You can use the technique described on this page:

http://fvue.nl/wiki/Debian_4.0:_Installing_gpg-agent

Here's the gist:

  1. Install gpg-agent and pinentry program:

    sudo apt-get install gnupg-agent pinentry-curses
    
  2. Add the lines below to ~/.profile. Any POSIX-confirming shell should include this file.

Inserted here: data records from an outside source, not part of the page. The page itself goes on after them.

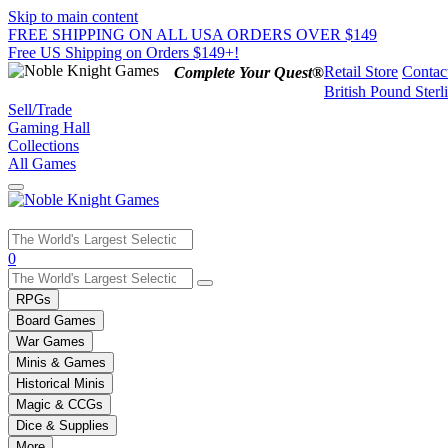
Skip to main content
FREE SHIPPING ON ALL USA ORDERS OVER $149
Free US Shipping on Orders $149+!
Retail Store
Contac
Complete Your Quest®
British Pound Sterl
Sell/Trade
Gaming Hall
Collections
All Games
Use
0
the
up
RPGs
and
Board Games
down
War Games
arrows
Minis & Games
to
select
Historical Minis
a
Magic & CCGs
result.
Dice & Supplies
Press
More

    # Invoke GnuPG-Agent the first time we login.
    # Does `~/.gpg-agent-info' exist and points to gpg-agent process accepting signals?
    if test -f $HOME/.gpg-agent-info && \
        kill -0 `cut -d: -f 2 $HOME/.gpg-agent-info` 2>/dev/null; then
        GPG_AGENT_INFO=`cat $HOME/.gpg-agent-info | cut -c 16-`
    else
        # No, gpg-agent not available; start gpg-agent
        eval `gpg-agent --daemon --no-grab --write-env-file $HOME/.gpg-agent-info`
    fi
    export GPG_TTY=`tty`
    export GPG_AGENT_INFO
    

    This little script will be activated when you login. If the agent is not running, it will be started. When the agent is started, it shows how to set environment variables in order to connect to it. The script saves these values in ~/.gpg-agent-info, so that when you start another login session the script can setup the variables correctly and thus use the agent.

You will only have to enter your passphrase once per boot. The agent will store your keys in memory, so you don't have to enter the passphrase again.